Source records >>

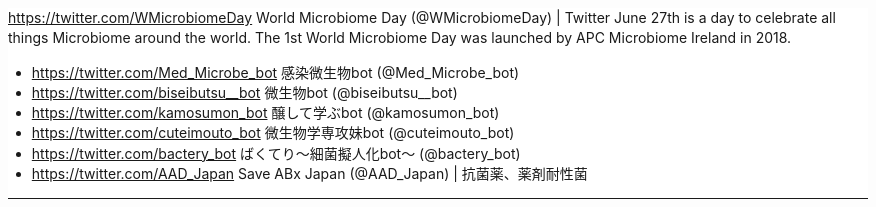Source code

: https://twitter.com/WMicrobiomeDay
World Microbiome Day (@WMicrobiomeDay) | Twitter
June 27th is a day to celebrate all things Microbiome around the world. The 1st World Microbiome Day was launched by APC Microbiome Ireland in 2018.

- https://twitter.com/Med_Microbe_bot 感染微生物bot (@Med_Microbe_bot)
- https://twitter.com/biseibutsu__bot 微生物bot (@biseibutsu__bot)
- https://twitter.com/kamosumon_bot 醸して学ぶbot (@kamosumon_bot)
- https://twitter.com/cuteimouto_bot 微生物学専攻妹bot (@cuteimouto_bot)
- https://twitter.com/bactery_bot ばくてり～細菌擬人化bot～ (@bactery_bot)
- https://twitter.com/AAD_Japan Save ABx Japan (@AAD_Japan) | 抗菌薬、薬剤耐性菌



----------






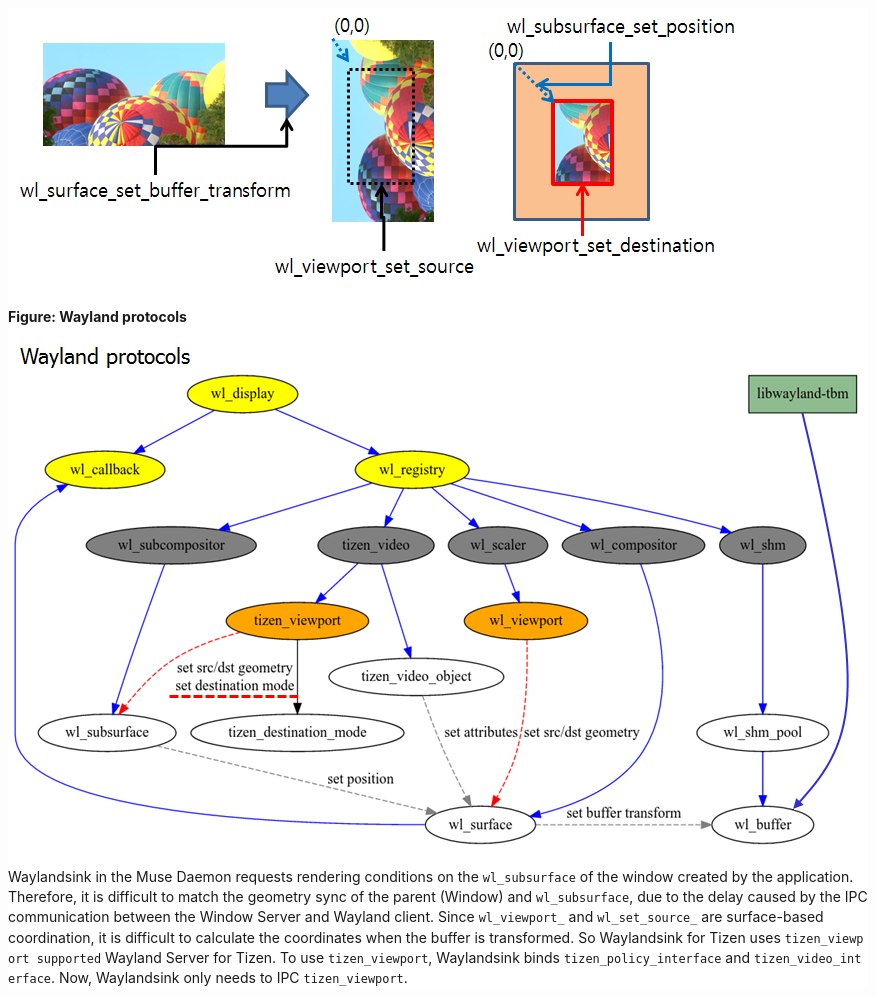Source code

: ![Changing video frame render conditions](media/wl-surface.png)

**Figure: Wayland protocols**

![Wayland protocols](media/wayland-protocols.png)

Waylandsink in the Muse Daemon requests rendering conditions on the `wl_subsurface` of the window created by the application. Therefore, it is difficult to match the geometry sync of the parent (Window) and `wl_subsurface`, due to the delay caused by the IPC communication between the Window Server and Wayland client. Since `wl_viewport_` and `wl_set_source_` are surface-based coordination, it is difficult to calculate the coordinates when the buffer is transformed. So Waylandsink for Tizen uses `tizen_viewport supported` Wayland Server for Tizen. To use `tizen_viewport`, Waylandsink binds `tizen_policy_interface` and `tizen_video_interface`. Now, Waylandsink only needs to IPC `tizen_viewport`.
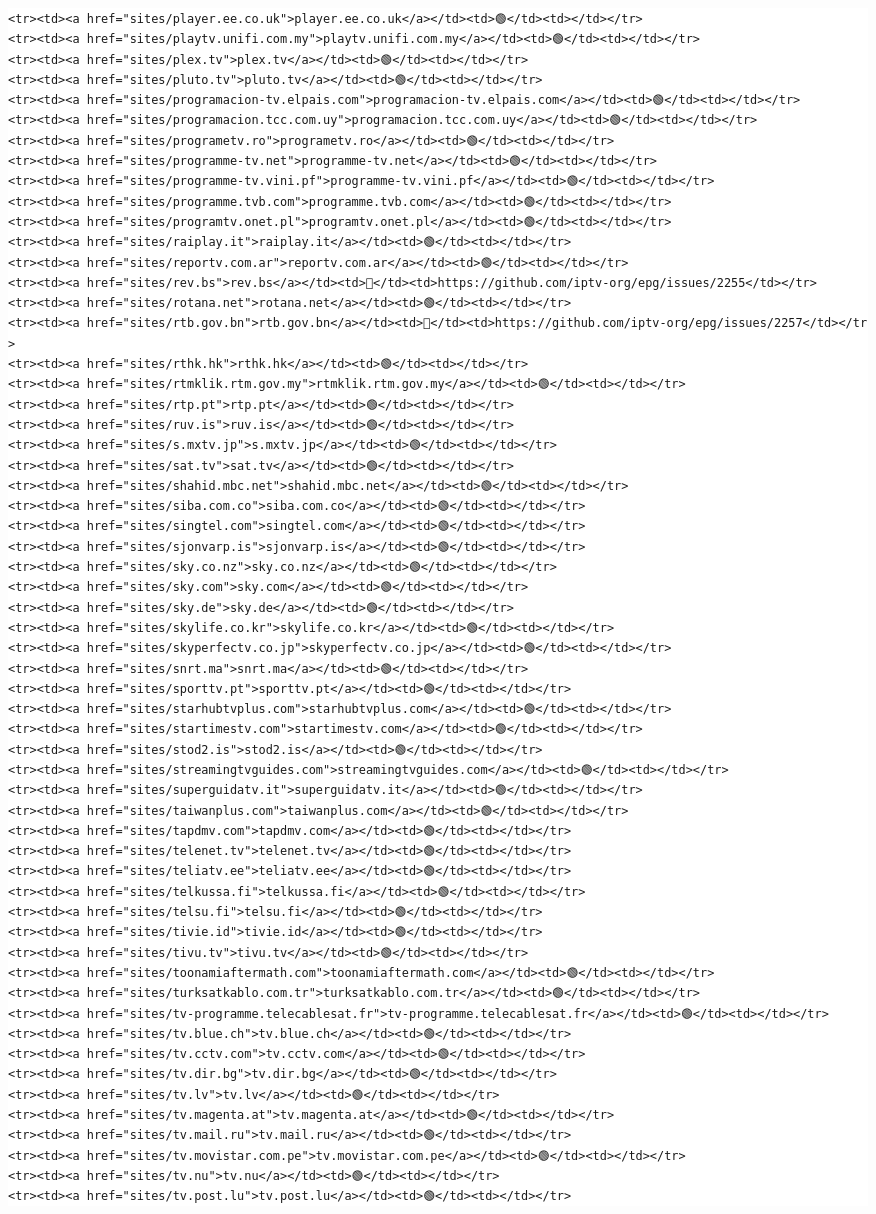     <tr><td><a href="sites/player.ee.co.uk">player.ee.co.uk</a></td><td>🟢</td><td></td></tr>
    <tr><td><a href="sites/playtv.unifi.com.my">playtv.unifi.com.my</a></td><td>🟢</td><td></td></tr>
    <tr><td><a href="sites/plex.tv">plex.tv</a></td><td>🟢</td><td></td></tr>
    <tr><td><a href="sites/pluto.tv">pluto.tv</a></td><td>🟢</td><td></td></tr>
    <tr><td><a href="sites/programacion-tv.elpais.com">programacion-tv.elpais.com</a></td><td>🟢</td><td></td></tr>
    <tr><td><a href="sites/programacion.tcc.com.uy">programacion.tcc.com.uy</a></td><td>🟢</td><td></td></tr>
    <tr><td><a href="sites/programetv.ro">programetv.ro</a></td><td>🟢</td><td></td></tr>
    <tr><td><a href="sites/programme-tv.net">programme-tv.net</a></td><td>🟢</td><td></td></tr>
    <tr><td><a href="sites/programme-tv.vini.pf">programme-tv.vini.pf</a></td><td>🟢</td><td></td></tr>
    <tr><td><a href="sites/programme.tvb.com">programme.tvb.com</a></td><td>🟢</td><td></td></tr>
    <tr><td><a href="sites/programtv.onet.pl">programtv.onet.pl</a></td><td>🟢</td><td></td></tr>
    <tr><td><a href="sites/raiplay.it">raiplay.it</a></td><td>🟢</td><td></td></tr>
    <tr><td><a href="sites/reportv.com.ar">reportv.com.ar</a></td><td>🟢</td><td></td></tr>
    <tr><td><a href="sites/rev.bs">rev.bs</a></td><td>🔴</td><td>https://github.com/iptv-org/epg/issues/2255</td></tr>
    <tr><td><a href="sites/rotana.net">rotana.net</a></td><td>🟢</td><td></td></tr>
    <tr><td><a href="sites/rtb.gov.bn">rtb.gov.bn</a></td><td>🔴</td><td>https://github.com/iptv-org/epg/issues/2257</td></tr>
    <tr><td><a href="sites/rthk.hk">rthk.hk</a></td><td>🟢</td><td></td></tr>
    <tr><td><a href="sites/rtmklik.rtm.gov.my">rtmklik.rtm.gov.my</a></td><td>🟢</td><td></td></tr>
    <tr><td><a href="sites/rtp.pt">rtp.pt</a></td><td>🟢</td><td></td></tr>
    <tr><td><a href="sites/ruv.is">ruv.is</a></td><td>🟢</td><td></td></tr>
    <tr><td><a href="sites/s.mxtv.jp">s.mxtv.jp</a></td><td>🟢</td><td></td></tr>
    <tr><td><a href="sites/sat.tv">sat.tv</a></td><td>🟢</td><td></td></tr>
    <tr><td><a href="sites/shahid.mbc.net">shahid.mbc.net</a></td><td>🟢</td><td></td></tr>
    <tr><td><a href="sites/siba.com.co">siba.com.co</a></td><td>🟢</td><td></td></tr>
    <tr><td><a href="sites/singtel.com">singtel.com</a></td><td>🟢</td><td></td></tr>
    <tr><td><a href="sites/sjonvarp.is">sjonvarp.is</a></td><td>🟢</td><td></td></tr>
    <tr><td><a href="sites/sky.co.nz">sky.co.nz</a></td><td>🟢</td><td></td></tr>
    <tr><td><a href="sites/sky.com">sky.com</a></td><td>🟢</td><td></td></tr>
    <tr><td><a href="sites/sky.de">sky.de</a></td><td>🟢</td><td></td></tr>
    <tr><td><a href="sites/skylife.co.kr">skylife.co.kr</a></td><td>🟢</td><td></td></tr>
    <tr><td><a href="sites/skyperfectv.co.jp">skyperfectv.co.jp</a></td><td>🟢</td><td></td></tr>
    <tr><td><a href="sites/snrt.ma">snrt.ma</a></td><td>🟢</td><td></td></tr>
    <tr><td><a href="sites/sporttv.pt">sporttv.pt</a></td><td>🟢</td><td></td></tr>
    <tr><td><a href="sites/starhubtvplus.com">starhubtvplus.com</a></td><td>🟢</td><td></td></tr>
    <tr><td><a href="sites/startimestv.com">startimestv.com</a></td><td>🟢</td><td></td></tr>
    <tr><td><a href="sites/stod2.is">stod2.is</a></td><td>🟢</td><td></td></tr>
    <tr><td><a href="sites/streamingtvguides.com">streamingtvguides.com</a></td><td>🟢</td><td></td></tr>
    <tr><td><a href="sites/superguidatv.it">superguidatv.it</a></td><td>🟢</td><td></td></tr>
    <tr><td><a href="sites/taiwanplus.com">taiwanplus.com</a></td><td>🟢</td><td></td></tr>
    <tr><td><a href="sites/tapdmv.com">tapdmv.com</a></td><td>🟢</td><td></td></tr>
    <tr><td><a href="sites/telenet.tv">telenet.tv</a></td><td>🟢</td><td></td></tr>
    <tr><td><a href="sites/teliatv.ee">teliatv.ee</a></td><td>🟢</td><td></td></tr>
    <tr><td><a href="sites/telkussa.fi">telkussa.fi</a></td><td>🟢</td><td></td></tr>
    <tr><td><a href="sites/telsu.fi">telsu.fi</a></td><td>🟢</td><td></td></tr>
    <tr><td><a href="sites/tivie.id">tivie.id</a></td><td>🟢</td><td></td></tr>
    <tr><td><a href="sites/tivu.tv">tivu.tv</a></td><td>🟢</td><td></td></tr>
    <tr><td><a href="sites/toonamiaftermath.com">toonamiaftermath.com</a></td><td>🟢</td><td></td></tr>
    <tr><td><a href="sites/turksatkablo.com.tr">turksatkablo.com.tr</a></td><td>🟢</td><td></td></tr>
    <tr><td><a href="sites/tv-programme.telecablesat.fr">tv-programme.telecablesat.fr</a></td><td>🟢</td><td></td></tr>
    <tr><td><a href="sites/tv.blue.ch">tv.blue.ch</a></td><td>🟢</td><td></td></tr>
    <tr><td><a href="sites/tv.cctv.com">tv.cctv.com</a></td><td>🟢</td><td></td></tr>
    <tr><td><a href="sites/tv.dir.bg">tv.dir.bg</a></td><td>🟢</td><td></td></tr>
    <tr><td><a href="sites/tv.lv">tv.lv</a></td><td>🟢</td><td></td></tr>
    <tr><td><a href="sites/tv.magenta.at">tv.magenta.at</a></td><td>🟢</td><td></td></tr>
    <tr><td><a href="sites/tv.mail.ru">tv.mail.ru</a></td><td>🟢</td><td></td></tr>
    <tr><td><a href="sites/tv.movistar.com.pe">tv.movistar.com.pe</a></td><td>🟢</td><td></td></tr>
    <tr><td><a href="sites/tv.nu">tv.nu</a></td><td>🟢</td><td></td></tr>
    <tr><td><a href="sites/tv.post.lu">tv.post.lu</a></td><td>🟢</td><td></td></tr>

What you are asked to do >> Format the part of the material above that opens with the line containing "- https://twitter.com/Med_Microbe_bot 感染微生物bot" and closes with the line containing "- https://twitter.com/bactery_bot ばくてり～細菌擬人化bot～", both of those lines included, as a JSON list of strings with one string per line. Leave out any blank lines.

Answer to this task >>
[
  "- https://twitter.com/Med_Microbe_bot 感染微生物bot (@Med_Microbe_bot)",
  "- https://twitter.com/biseibutsu__bot 微生物bot (@biseibutsu__bot)",
  "- https://twitter.com/kamosumon_bot 醸して学ぶbot (@kamosumon_bot)",
  "- https://twitter.com/cuteimouto_bot 微生物学専攻妹bot (@cuteimouto_bot)",
  "- https://twitter.com/bactery_bot ばくてり～細菌擬人化bot～ (@bactery_bot)"
]